Bien des efforts restent à fournir pour ne faire de la maternité
qu'un acte de joie. Jusqu'à présent trop de femmes meurent encore,
de par le monde, en donnant la vie. Et ce n'est pas le cas du Sénégal
qui vient égayer le tableau. Une situation sur laquelle le 4e congrès
annuel des gynécologues sénégalais va se pencher.
Alors que dans les pays les plus avancés, on redouble de moyens
pour réduire la douleur des futures mamans au moment de l'accouchement,
en Afrique quelque 450 à 2 000 femmes sur 100 000 continuent de
mourir en donnant la vie.
Les chiffres frôlent l'insolence : à population égale (10 millions
d'habitants), 2 000 gynécologues sont recensés en Grèce, contre
75 au Sénégal. Dans les pays en développement, 1 600 femmes meurent
chaque jour en accouchant, alors que 380 ventres s'arrondissent
à la minute. Toujours dans le même laps de temps, une femme décède.
La liste serait encore longue pour qui oserait la regarder en face.
Dès lors, il n'est pas surprenant que la mortalité maternelle soit
la cause de décès la plus importante chez les femmes en âge de procréer.
Ceci explique d'ailleurs l'inscription de la mortalité maternelle
sur l'agenda politique. Il faut entendre par-là le décès des femmes
pendant la grossesse, au moment de l'accouchement, ou pendant les
six semaines suivant la naissance du bébé.
Déjà en 1989, elle figurait parmi les priorités du gouvernement
dans sa Déclaration de politique de santé. De même, il paraissait
naturel que les premiers concernés, à savoir les gynécologues, réagissent.
En 1988 est ainsi fondée l'Association sénégalaise des gynécologues
obstétriciens (Asgo), qui compte aujourd'hui soixante-quinze membres.
En somme tout ce que le Sénégal compte comme gynéco. Car il n'en
existe pas plus et tous sont automatiquement considérés comme membre
de l'association.
La réalité a une fâcheuse tendance à dépasser la fiction à l'heure
de ce troisième millénaire...
En préparation de son quatrième congrès annuel, qui se tiendra les
5 et 6 décembre prochains, l'Asgo appelle donc à une mobilisation
des pouvoirs publics, des partenaires sociaux et des 10 millions
de pères et mères, potentiels ou réels, qui peuplent le Sénégal.

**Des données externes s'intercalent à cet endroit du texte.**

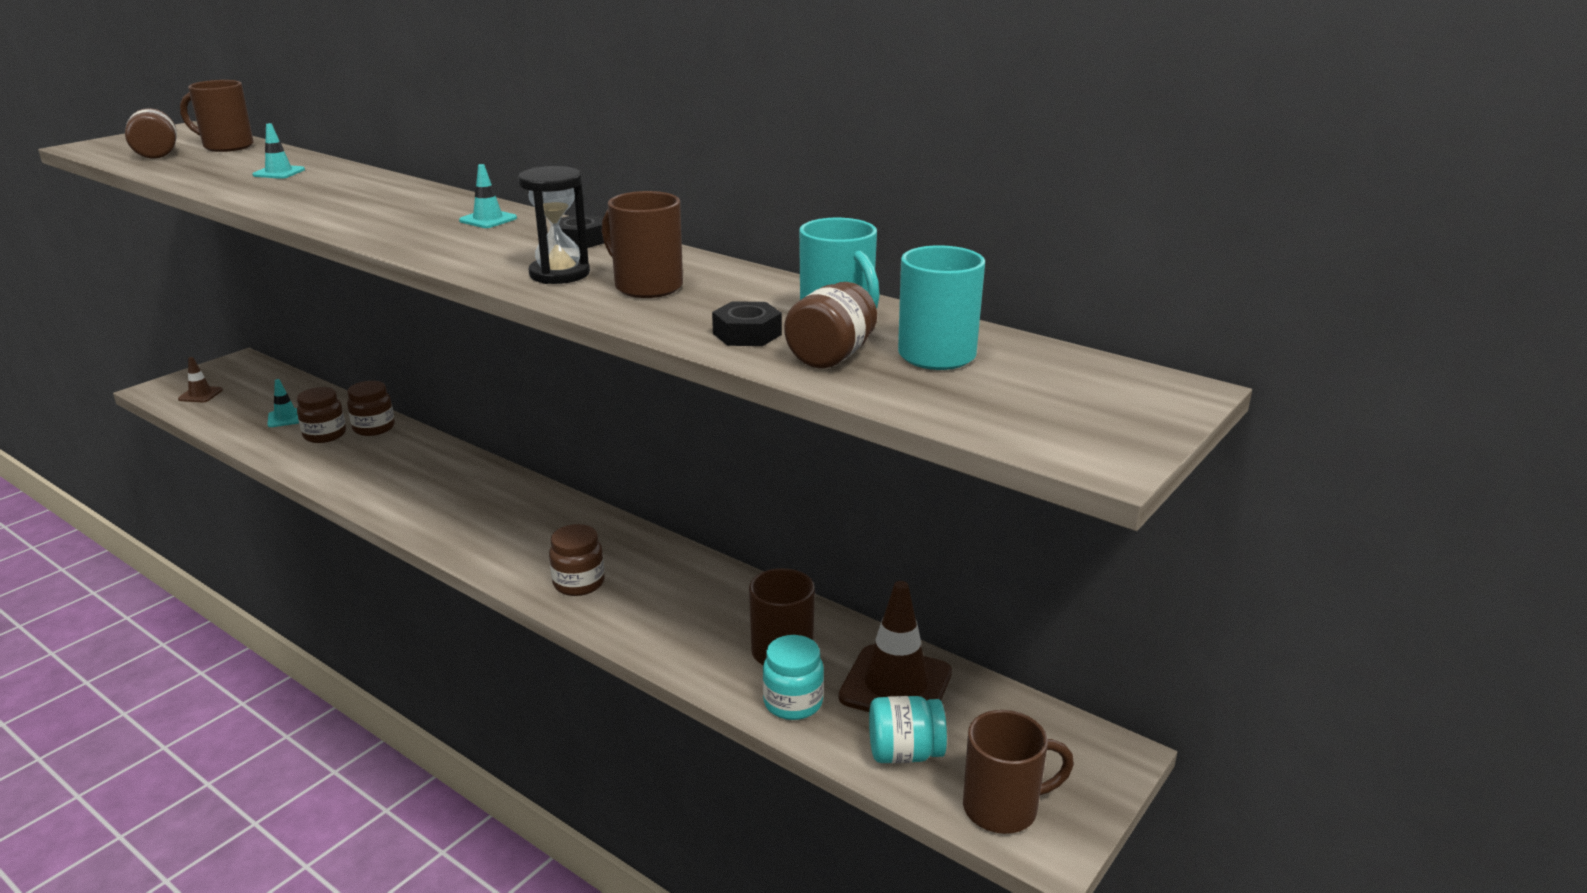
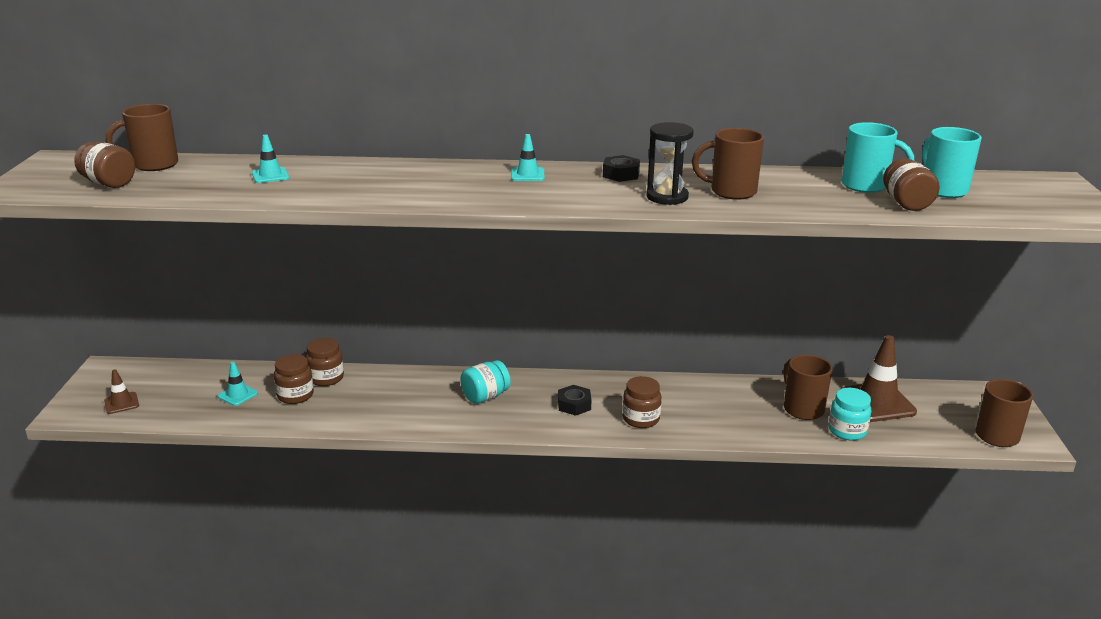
camera: 35 degrees left, 0 degrees up
black nut [712,301,782,346] -> black nut moved to [558,385,592,416]
turquoise jar [869,696,947,764] -> turquoise jar moved to [460,360,511,404]

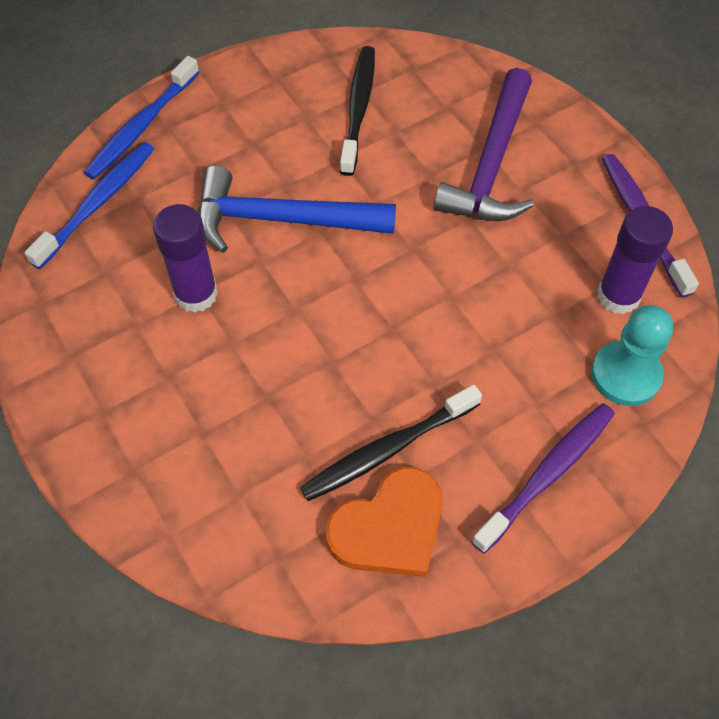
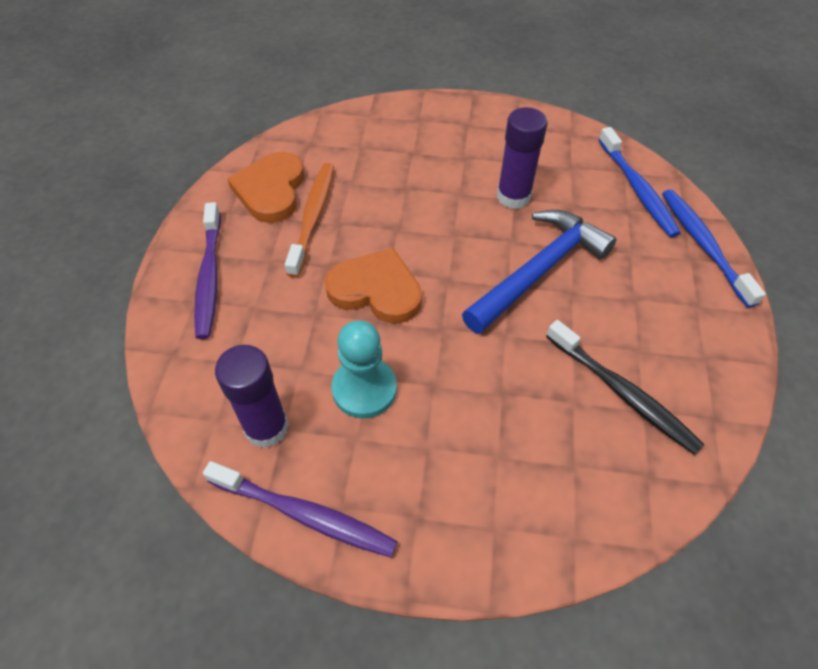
camera: 130 degrees right, 5 degrees down
black toothbrush [300,385,482,501] -> orange toothbrush [285,163,334,278]
purple hammer [433,68,534,221] -> none
turquoise pawn [591,305,673,406] -> turquoise pawn moved to [331,320,397,418]
none -> orange heart [325,248,422,324]

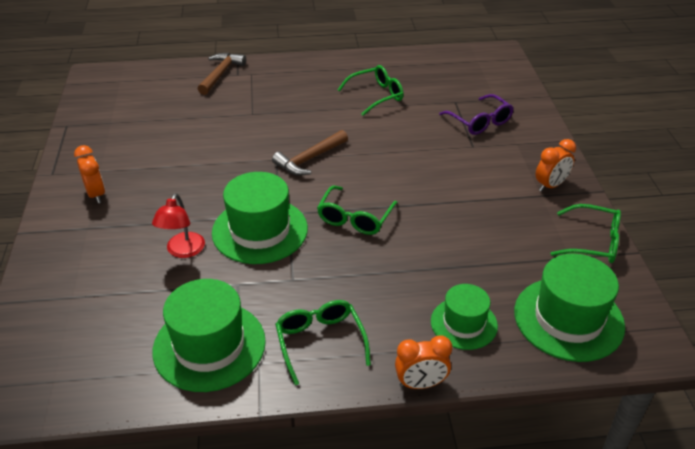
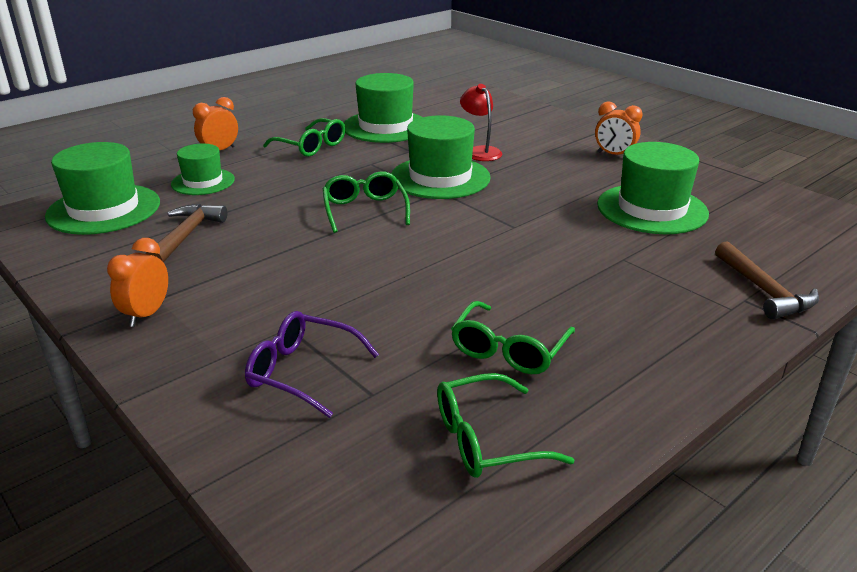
camera: 145 degrees right, 10 degrees down
brown hammer [272,130,348,176] -> brown hammer moved to [145,204,227,263]
green glasses [550,204,621,263] -> green glasses moved to [437,373,574,478]
none -> green hat [597,142,709,234]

Cinq sessions et deux tables rondes sont prévues, en présence du
Docteur Issa Mbaye Samb, Ministre de la Santé et de la Prévention,
de tous les médecins de cette spécialité ou en formation et des
sages femmes d'état. La mortalité maternelle sera le thème principal
de la manifestation.
Les gynécologues veulent aussi sensibiliser les populations sur
le dépistage des cancers les plus fréquents, la gestion des services
en santé de la reproduction et les techniques de soins obstétricaux
et néonataux d'urgence (Sonu). Le docteur Rose Wardini Hachem, présidente
de l'Asgo, résume les objectifs de son association en ces termes
: "Promouvoir la santé maternelle et infantile, renforcer la collaboration
entre les gynécologues et veiller à la formation continue des praticiens."
Et lutter contre certaines aberrations, serait-on tenter d'ajouter.
Tous les hôpitaux régionaux ne bénéficient pas de la présence d'un
gynécologue dans leurs services. Les praticiens envoyés dans les
régions demandent vite leur mutation sur Dakar. Certains n'hésitent
pas à démissionner, les salaires n'étant pas une source de motivation
suffisante. Le constat est sans appel : 90 % des gynécologues exercent
à Dakar.
La mauvaise répartition matérielle est tout aussi flagrante. Le
manque de personnel, de moyens financiers et techniques appropriés
se font ressentir au fur et à mesure qu'on s'éloigne de l'Hôpital
central. Mais ces difficultés économiques et institutionnelles seraient
contournables si elles n'étaient accompagnées d'une des plus grosses
entraves au développement : l'ignorance. Le docteur Jean-Charles
Morreau, secrétaire général de l'Asgo, a rappelé avec amertume ce
fléau nommé "Pam" : "Non, je ne parle pas du Programme alimentaire
mondial, mais bien de ces trois éléments dont nous souffrons trop
en Afrique : pauvreté, analphabétisme et malnutrition."